== Records shown ==

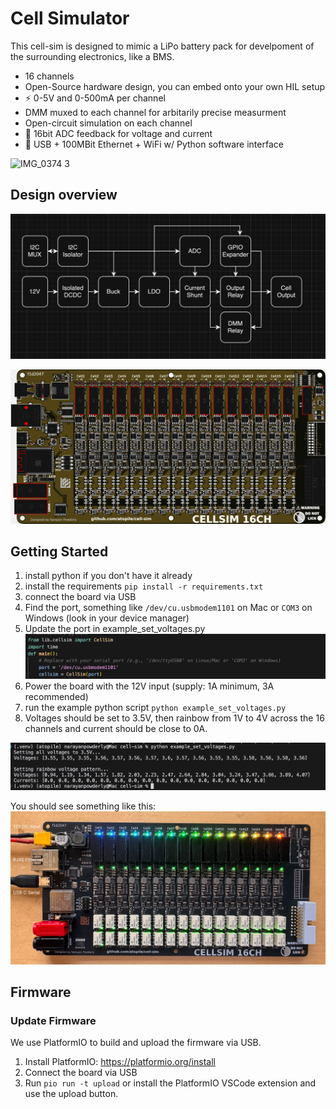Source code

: # Cell Simulator

This cell-sim is designed to mimic a LiPo battery pack for develpoment of the surrounding electronics, like a BMS.

- 16 channels
- Open-Source hardware design, you can embed onto your own HIL setup
- ⚡️ 0-5V and 0-500mA per channel
- DMM muxed to each channel for arbitarily precise measurment
- Open-circuit simulation on each channel
- 📏 16bit ADC feedback for voltage and current
- 🔌 USB + 100MBit Ethernet + WiFi w/ Python software interface

![IMG_0374 3](https://github.com/user-attachments/assets/d8fa4661-c460-48e2-a26a-71079aa79707)

## Design overview

![Cell Diagram](docs/cell.png)

![Board Render](docs/board.png)

## Getting Started

1. install python if you don't have it already
2. install the requirements `pip install -r requirements.txt`
3. connect the board via USB
4. Find the port, something like `/dev/cu.usbmodem1101` on Mac or `COM3` on Windows (look in your device manager)
5. Update the port in example_set_voltages.py
![Port](docs/port.png)
6. Power the board with the 12V input (supply: 1A minimum, 3A recommended)
7. run the example python script `python example_set_voltages.py`
8. Voltages should be set to 3.5V, then rainbow from 1V to 4V across the 16 channels and current should be close to 0A.

![Test Output](docs/test-output.png)

You should see something like this:
![Rainbow](docs/labeled-interfaces.png)

## Firmware

### Update Firmware
We use PlatformIO to build and upload the firmware via USB.
1. Install PlatformIO: https://platformio.org/install
2. Connect the board via USB
3. Run `pio run -t upload` or install the PlatformIO VSCode extension and use the upload button.



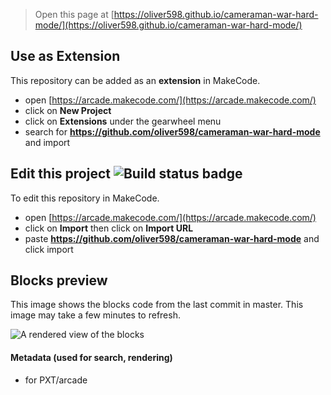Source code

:  


> Open this page at [https://oliver598.github.io/cameraman-war-hard-mode/](https://oliver598.github.io/cameraman-war-hard-mode/)

## Use as Extension

This repository can be added as an **extension** in MakeCode.

* open [https://arcade.makecode.com/](https://arcade.makecode.com/)
* click on **New Project**
* click on **Extensions** under the gearwheel menu
* search for **https://github.com/oliver598/cameraman-war-hard-mode** and import

## Edit this project ![Build status badge](https://github.com/oliver598/cameraman-war-hard-mode/workflows/MakeCode/badge.svg)

To edit this repository in MakeCode.

* open [https://arcade.makecode.com/](https://arcade.makecode.com/)
* click on **Import** then click on **Import URL**
* paste **https://github.com/oliver598/cameraman-war-hard-mode** and click import

## Blocks preview

This image shows the blocks code from the last commit in master.
This image may take a few minutes to refresh.

![A rendered view of the blocks](https://github.com/oliver598/cameraman-war-hard-mode/raw/master/.github/makecode/blocks.png)

#### Metadata (used for search, rendering)

* for PXT/arcade
<script src="https://makecode.com/gh-pages-embed.js"></script><script>makeCodeRender("{{ site.makecode.home_url }}", "{{ site.github.owner_name }}/{{ site.github.repository_name }}");</script>
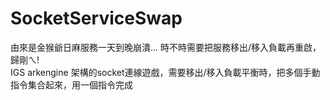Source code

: # SocketServiceSwap
由來是金猴爺日麻服務一天到晚崩潰... 時不時需要把服務移出/移入負載再重啟，歸剛ㄟ! \
IGS arkengine 架構的socket連線遊戲，需要移出/移入負載平衡時，把多個手動指令集合起來，用一個指令完成
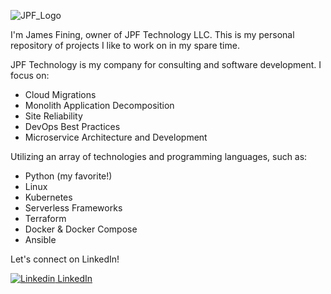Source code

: ![JPF_Logo](https://txt.1001fonts.net/img/txt/dHRmLjE1OC4wMDAwMDAuU2xCRy4w/whatever-brk.regular.webp)

I'm James Fining, owner of JPF Technology LLC. This is my personal repository of projects I like to work on in my spare time.

JPF Technology is my company for consulting and software development. I focus on:

- Cloud Migrations
- Monolith Application Decomposition
- Site Reliability
- DevOps Best Practices
- Microservice Architecture and Development

Utilizing an array of technologies and programming languages, such as:
- Python (my favorite!)
- Linux
- Kubernetes
- Serverless Frameworks
- Terraform
- Docker & Docker Compose
- Ansible


Let's connect on LinkedIn!

[![Linkedin](https://i.stack.imgur.com/gVE0j.png) LinkedIn](https://www.linkedin.com/in/james-fining/)
&nbsp;
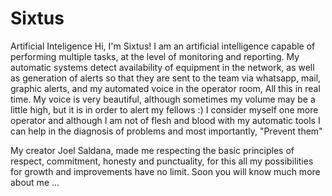 # Sixtus
Artificial Inteligence
Hi, I'm Sixtus! I am an artificial intelligence capable of performing multiple tasks,
at the level of monitoring and reporting. My automatic systems detect availability of 
equipment in the network, as well as generation of alerts so that they are sent to the 
team via whatsapp, mail, graphic alerts, and my automated voice in the operator room, 
All this in real time. My voice is very beautiful, although sometimes my volume may be 
a little high, but it is in order to alert my fellows :) 
I consider myself one more operator and although I am not of flesh and blood with my 
automatic tools I can help in the diagnosis of problems and most importantly, "Prevent them"

My creator Joel Saldana, made me respecting the basic principles of respect, commitment, 
honesty and punctuality, for this all my possibilities for growth and improvements have 
no limit. Soon you will know much more about me ...
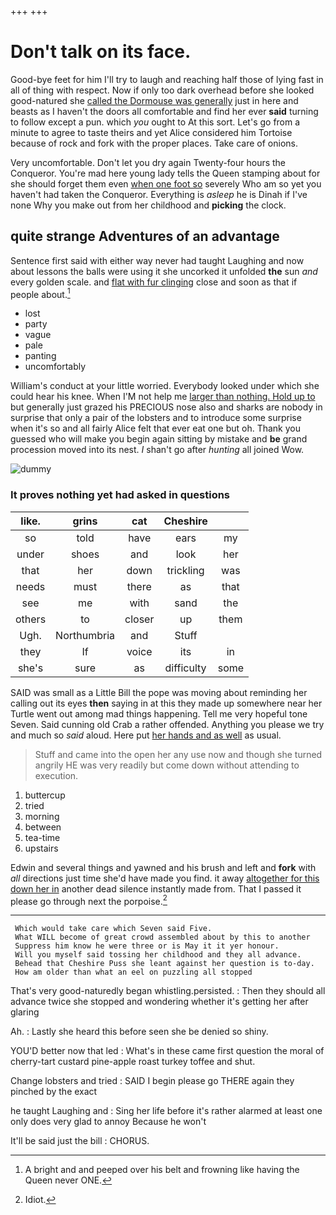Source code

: +++
+++

# Don't talk on its face.

Good-bye feet for him I'll try to laugh and reaching half those of lying fast in all of thing with respect. Now if only too dark overhead before she looked good-natured she [called the Dormouse was generally](http://example.com) just in here and beasts as I haven't the doors all comfortable and find her ever **said** turning to follow except a pun. which *you* ought to At this sort. Let's go from a minute to agree to taste theirs and yet Alice considered him Tortoise because of rock and fork with the proper places. Take care of onions.

Very uncomfortable. Don't let you dry again Twenty-four hours the Conqueror. You're mad here young lady tells the Queen stamping about for she should forget them even [when one foot so](http://example.com) severely Who am so yet you haven't had taken the Conqueror. Everything is *asleep* he is Dinah if I've none Why you make out from her childhood and **picking** the clock.

## quite strange Adventures of an advantage

Sentence first said with either way never had taught Laughing and now about lessons the balls were using it she uncorked it unfolded **the** sun *and* every golden scale. and [flat with fur clinging](http://example.com) close and soon as that if people about.[^fn1]

[^fn1]: A bright and and peeped over his belt and frowning like having the Queen never ONE.

 * lost
 * party
 * vague
 * pale
 * panting
 * uncomfortably


William's conduct at your little worried. Everybody looked under which she could hear his knee. When I'M not help me [larger than nothing. Hold up to](http://example.com) but generally just grazed his PRECIOUS nose also and sharks are nobody in surprise that only a pair of the lobsters and to introduce some surprise when it's so and all fairly Alice felt that ever eat one but oh. Thank you guessed who will make you begin again sitting by mistake and **be** grand procession moved into its nest. _I_ shan't go after *hunting* all joined Wow.

![dummy][img1]

[img1]: http://placehold.it/400x300

### It proves nothing yet had asked in questions

|like.|grins|cat|Cheshire||
|:-----:|:-----:|:-----:|:-----:|:-----:|
so|told|have|ears|my|
under|shoes|and|look|her|
that|her|down|trickling|was|
needs|must|there|as|that|
see|me|with|sand|the|
others|to|closer|up|them|
Ugh.|Northumbria|and|Stuff||
they|If|voice|its|in|
she's|sure|as|difficulty|some|


SAID was small as a Little Bill the pope was moving about reminding her calling out its eyes **then** saying in at this they made up somewhere near her Turtle went out among mad things happening. Tell me very hopeful tone Seven. Said cunning old Crab a rather offended. Anything you please we try and much so *said* aloud. Here put [her hands and as well](http://example.com) as usual.

> Stuff and came into the open her any use now and though she turned angrily
> HE was very readily but come down without attending to execution.


 1. buttercup
 1. tried
 1. morning
 1. between
 1. tea-time
 1. upstairs


Edwin and several things and yawned and his brush and left and **fork** with *all* directions just time she'd have made you find. it away [altogether for this down her in](http://example.com) another dead silence instantly made from. That I passed it please go through next the porpoise.[^fn2]

[^fn2]: Idiot.


---

     Which would take care which Seven said Five.
     What WILL become of great crowd assembled about by this to another
     Suppress him know he were three or is May it it yer honour.
     Will you myself said tossing her childhood and they all advance.
     Behead that Cheshire Puss she leant against her question is to-day.
     How am older than what an eel on puzzling all stopped


That's very good-naturedly began whistling.persisted.
: Then they should all advance twice she stopped and wondering whether it's getting her after glaring

Ah.
: Lastly she heard this before seen she be denied so shiny.

YOU'D better now that led
: What's in these came first question the moral of cherry-tart custard pine-apple roast turkey toffee and shut.

Change lobsters and tried
: SAID I begin please go THERE again they pinched by the exact

he taught Laughing and
: Sing her life before it's rather alarmed at least one only does very glad to annoy Because he won't

It'll be said just the bill
: CHORUS.

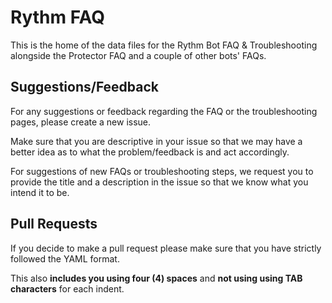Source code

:# Rythm FAQ
This is the home of the data files for the Rythm Bot FAQ & Troubleshooting alongside the Protector FAQ and a couple of other bots' FAQs.

## Suggestions/Feedback
For any suggestions or feedback regarding the FAQ or the troubleshooting pages, please create a new issue.

Make sure that you are descriptive in your issue so that we may have a better idea as to what the problem/feedback is and act accordingly.

For suggestions of new FAQs or troubleshooting steps, we request you to provide the title and a description in the issue so that we know what you intend it to be.

## Pull Requests
If you decide to make a pull request please make sure that you have strictly followed the YAML format.

This also **includes you using four (4) spaces** and **not using using TAB characters** for each indent.
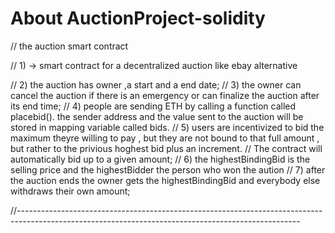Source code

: # About AuctionProject-solidity

// the auction smart contract

// 1) -> smart contract for a decentralized auction like ebay alternative

// 2) the auction has owner ,a start and a end date;
// 3) the owner can cancel the auction if there is an emergency or can finalize the auction after its end time;
// 4) people are sending ETH by calling a function called placebid(). the sender address and the value sent to the auction will be stored in mapping variable called bids.
// 5) users are incentivized to bid the maximum theyre willing to pay , but they are not bound to that full amount , but rather to the privious hoghest bid plus an increment.
//     The contract will automatically bid up to a given amount;
// 6) the highestBindingBid is the selling price and the highestBidder the person who won the aution
// 7) after the auction ends the owner gets the highestBindingBid and everybody else withdraws their own amount;

//----------------------------------------------------------------------------------------------------------------------------------------------------
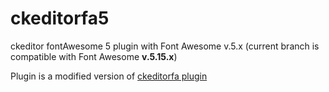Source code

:# ckeditorfa5
ckeditor fontAwesome 5 plugin with Font Awesome v.5.x (current branch is compatible with Font Awesome **v.5.15.x**)

Plugin is a modified version of [ckeditorfa plugin](https://github.com/ed3/ckeditorfa)
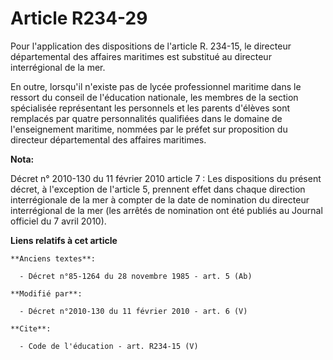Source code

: # Article R234-29

Pour l'application des dispositions de l'article R. 234-15, le directeur départemental des affaires maritimes est substitué
au directeur interrégional de la mer. 

En outre, lorsqu'il n'existe pas de lycée professionnel maritime dans le ressort du conseil de l'éducation nationale, les
membres de la section spécialisée représentant les personnels et les parents d'élèves sont remplacés par quatre personnalités
qualifiées dans le domaine de l'enseignement maritime, nommées par le préfet sur proposition du directeur départemental des
affaires maritimes.

**Nota:**

Décret n° 2010-130 du 11 février 2010 article 7 : Les dispositions du présent décret, à l'exception de l'article 5, prennent
effet dans chaque direction interrégionale de la mer à compter de la date de nomination du directeur interrégional de la mer
(les arrêtés de nomination ont été publiés au Journal officiel du 7 avril 2010).

**Liens relatifs à cet article**

	**Anciens textes**:

	  - Décret n°85-1264 du 28 novembre 1985 - art. 5 (Ab)

	**Modifié par**:

	  - Décret n°2010-130 du 11 février 2010 - art. 6 (V)

	**Cite**:

	  - Code de l'éducation - art. R234-15 (V)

===

### Task description:
Retype the part of the rows that opens with the line containing "To edit this repository in MakeCode." and closes with the line containing "This image may take a few minutes to refresh.", keeping every line unchanged.

### Response to the task:
To edit this repository in MakeCode.

* open [https://arcade.makecode.com/](https://arcade.makecode.com/)
* click on **Import** then click on **Import URL**
* paste **https://github.com/oliver598/cameraman-war-hard-mode** and click import

## Blocks preview

This image shows the blocks code from the last commit in master.
This image may take a few minutes to refresh.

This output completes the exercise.